Remerciements à ceux et celles qui pratiquent l'avortement: un ancien collègue du Dr Tiller se souvient

Aujourd'hui, nous remercions les femmes et les hommes qui, en Amérique et dans le monde entier, assurent les soins de santé en matière de procréation.
Quand on voit la stigmatisation, la marginalisation et la diabolisation que subissent, dans leurs vies professionnelles et personnelles, ceux et celles qui pratiquent des IVG, c'est à nous, défenseurs des droits des femmes, qu'il incombe de parler des effets positifs que leurs services apportent à chacun(e) et à la société toute entière.
Travaillant dans le domaine de la santé et des droits en matière de procréation depuis de nombreuses années, je suis atterré de voir que nous en sommes venus à un point où ces praticien-ne-s sont encore plus contrôlé-e-s qu'auparavant. Trente-huit ans après la loi sur l'avortement Roe v. Wade, les médecins reçoivent maintenant des ordres des élus sur la façon dont ils doivent pratiquer la médecine, organiser leurs cliniques, et conseiller leurs patientes. Ils risquent des poursuites judiciaires et sont sous la menace d'interventions de groupes extrémistes s'ils ne respectent pas ces atteintes extrêmement graves à la vie privée.
A vrai dire, les élus peuvent bien adopter toutes les lois qu'ils veulent, ils peuvent profiter des failles dans la législation et prendre, en fin de compte, le dessus sur les femmes dont les vies sont directement affectées par ces abus de pouvoir. Mais il y a une chose qui est incontestable, c'est que les médecins qui pratiquent les avortements sauvent des vies humaines et que les femmes auront toujours besoin de leurs services – c'est clair et net.

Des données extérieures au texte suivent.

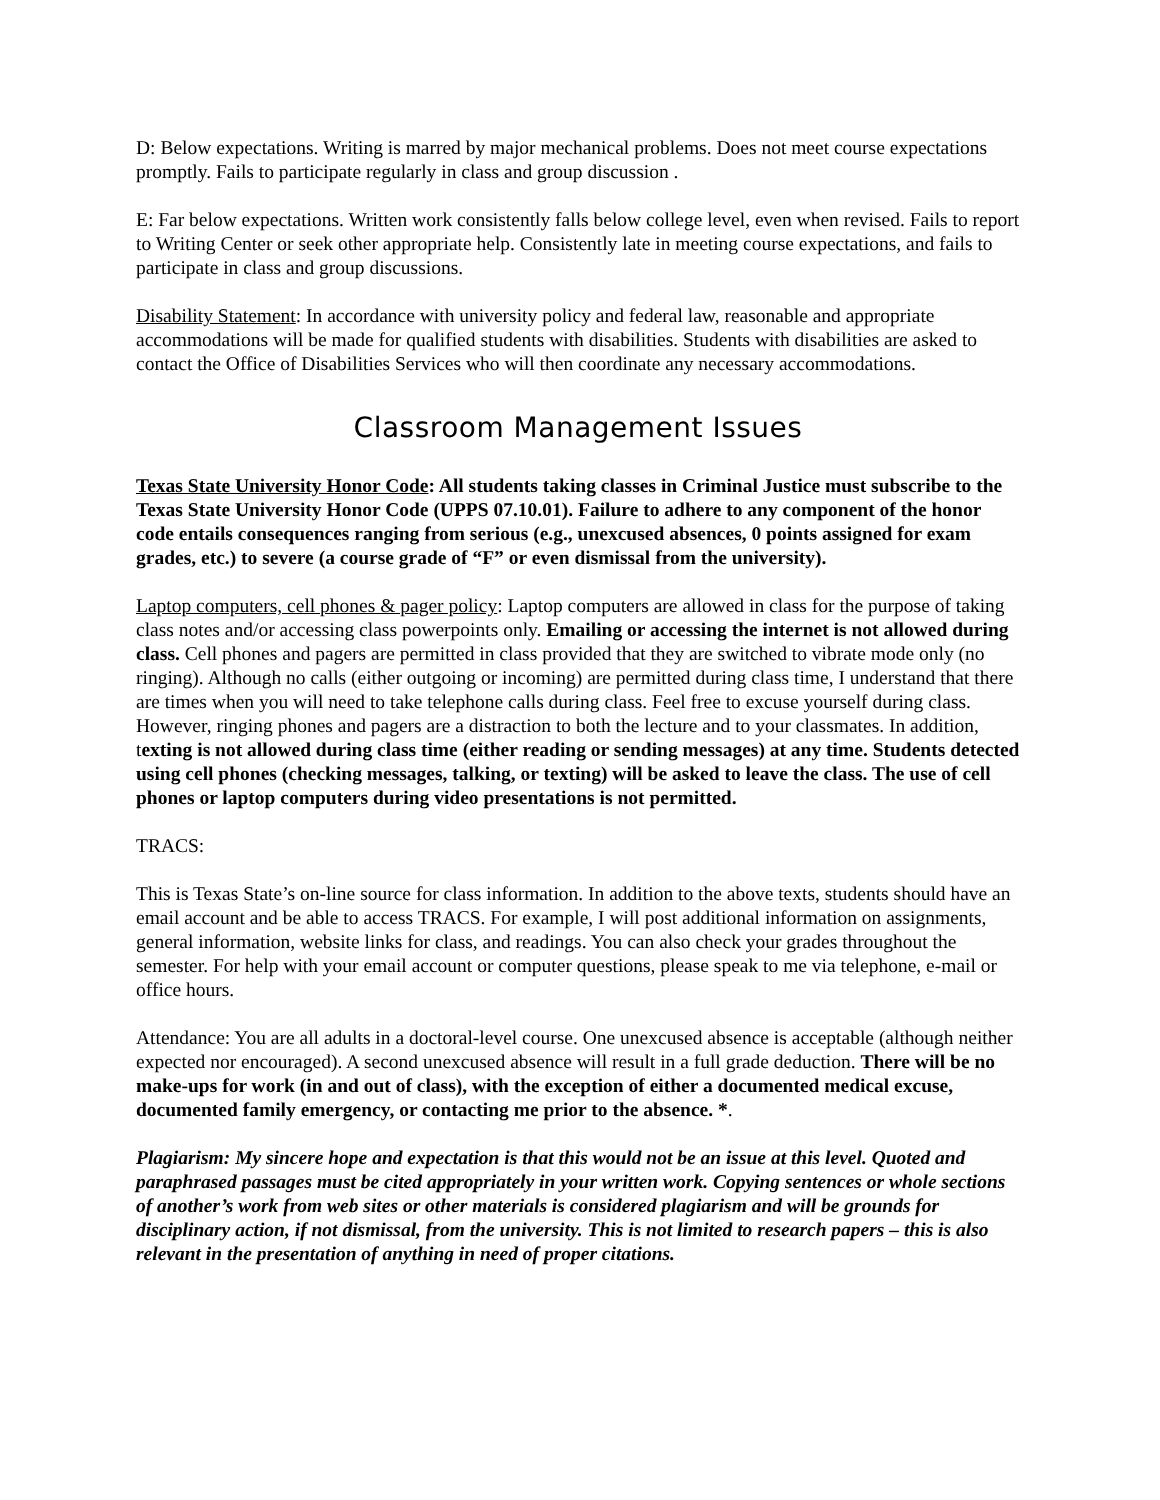D: Below expectations. Writing is marred by major mechanical problems. Does not meet course expectations promptly. Fails to participate regularly in class and group discussion .
E: Far below expectations. Written work consistently falls below college level, even when revised. Fails to report to Writing Center or seek other appropriate help. Consistently late in meeting course expectations, and fails to participate in class and group discussions.
Disability Statement: In accordance with university policy and federal law, reasonable and appropriate accommodations will be made for qualified students with disabilities. Students with disabilities are asked to contact the Office of Disabilities Services who will then coordinate any necessary accommodations.
Classroom Management Issues
Texas State University Honor Code: All students taking classes in Criminal Justice must subscribe to the Texas State University Honor Code (UPPS 07.10.01). Failure to adhere to any component of the honor code entails consequences ranging from serious (e.g., unexcused absences, 0 points assigned for exam grades, etc.) to severe (a course grade of “F” or even dismissal from the university).
Laptop computers, cell phones & pager policy: Laptop computers are allowed in class for the purpose of taking class notes and/or accessing class powerpoints only. Emailing or accessing the internet is not allowed during class. Cell phones and pagers are permitted in class provided that they are switched to vibrate mode only (no ringing). Although no calls (either outgoing or incoming) are permitted during class time, I understand that there are times when you will need to take telephone calls during class. Feel free to excuse yourself during class. However, ringing phones and pagers are a distraction to both the lecture and to your classmates. In addition, texting is not allowed during class time (either reading or sending messages) at any time. Students detected using cell phones (checking messages, talking, or texting) will be asked to leave the class. The use of cell phones or laptop computers during video presentations is not permitted.
TRACS:
This is Texas State’s on-line source for class information. In addition to the above texts, students should have an email account and be able to access TRACS. For example, I will post additional information on assignments, general information, website links for class, and readings. You can also check your grades throughout the semester. For help with your email account or computer questions, please speak to me via telephone, e-mail or office hours.
Attendance: You are all adults in a doctoral-level course. One unexcused absence is acceptable (although neither expected nor encouraged). A second unexcused absence will result in a full grade deduction. There will be no make-ups for work (in and out of class), with the exception of either a documented medical excuse, documented family emergency, or contacting me prior to the absence. *.
Plagiarism: My sincere hope and expectation is that this would not be an issue at this level. Quoted and paraphrased passages must be cited appropriately in your written work. Copying sentences or whole sections of another’s work from web sites or other materials is considered plagiarism and will be grounds for disciplinary action, if not dismissal, from the university. This is not limited to research papers – this is also relevant in the presentation of anything in need of proper citations.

Depuis les femmes qui avortent dans un délai de 9 semaines parce qu'elles ne souhaitent pas avoir d'enfant, à celles qui veulent interrompre leur grossesse soit à cause d'anomalies du fœtus ou de problèmes de santé de la mère durant la grossesse, ces médecins améliorent le sort des femmes et de leurs familles – ou leur redonnent l'espoir pour une maternité future et pour fonder une famille.
Ce sont ces vies-là qui sont touchées tous les jours par ceux qui pratiquent l'IVG. Même si j'avais déjà travaillé dans des services d'IVG avant de rejoindre le docteur Tiller, ce n'est que quand j'ai commencé à travailler avec lui que j'ai réalisé l'éventail de tâches liées aux soins de santé pro-créative.
Aux cours des années que j'ai passées à ses côtés, j'ai été témoin des services qu'il rendait dans tout le Midwest, dans le pays et dans le reste du monde. Les lettres que d'anciennes patientes et les membres de leur famille ont écrites au personnel qui travaillait avec le docteur Tiller à la clinique "Women’s Health Care Services" témoignaient de la qualité des soins et du dévouement qui caractérisaient le centre. L'affection et l'empathie étaient au centre de sa méthode de travail.
Au cours du soi-disant *"Summer of Mercy Renewal" ("l'été du renouveau de la miséricorde") en 2001, le Dr. Tiller avait fait inscrire une de ses expressions favorites sur une banderole qu'il avait placée à un endroit stratégique du parking de sa clinique pour que tous les manifestants anti-avortement puissent la voir tous les jours en passant devant.
Il y était inscrit: "les femmes ont besoin d'avortements et je vais les faire". Je suis sûr que cette déclaration représente l'engagement que ressentent les médecins qui pratiquent les IVG dans le monde entier vis-à vis des femmes qu'ils reçoivent.
Le docteur Tiller estimait, comme les autres médecins qui pratiquent les IVG et qui risquent leur vie tous les jours, que les femmes sont affectivement, intellectuellement et spirituellement capables de prendre des décisions concernant leur propre corps, et, en fin de compte, leurs propres vies. Et ces praticien-ne-s comprennent cela pour les millions de femmes qui ont besoin de soins de santé en matière de procréation. Aujourd'hui, nous applaudissons et nous honorons ces femmes et ces hommes courageux qui s'efforcent de venir en aide aux femmes et à leurs familles. L'avortement, c'est une question de maternité. L'avortement, c'est une question de choix. L'avortement, ça fait partie de la vie.
Comme disait le docteur Tiller: "L'avortement n'est ni un problème médical, ni un problème cérébral, l'avortement, c'est une question de cœur. Tant que vous ne comprenez pas ce qui se passe dans le cœur d'une femme, rien en ce qui concerne l'avortement ne paraît logique".
Faisons une pause pour remercier ces dévoués spécialistes de la santé qui font tant pour assurer aux femmes les soins en matière de santé procréative.

Julie Burkhart
Source: Alternet

Notes et liens annexes:

"Summer of Mercy Renewal" est le nom qui avait été donné à une semaine de manifestations anti-avortement organisées à Wichita (Kansas) au cours de l'été 2001 par des associations anti-avortement (à l'initiative de "Save America") pour protester contre les activités de la clinique du Dr Tiller.
Les manifestants avaient reçu l'autorisation du juge de district (au nom du 1° Amendement) de défiler tous les jours, deux fois par jour, pendant cinq jours, sur le trottoir en face de la clinique.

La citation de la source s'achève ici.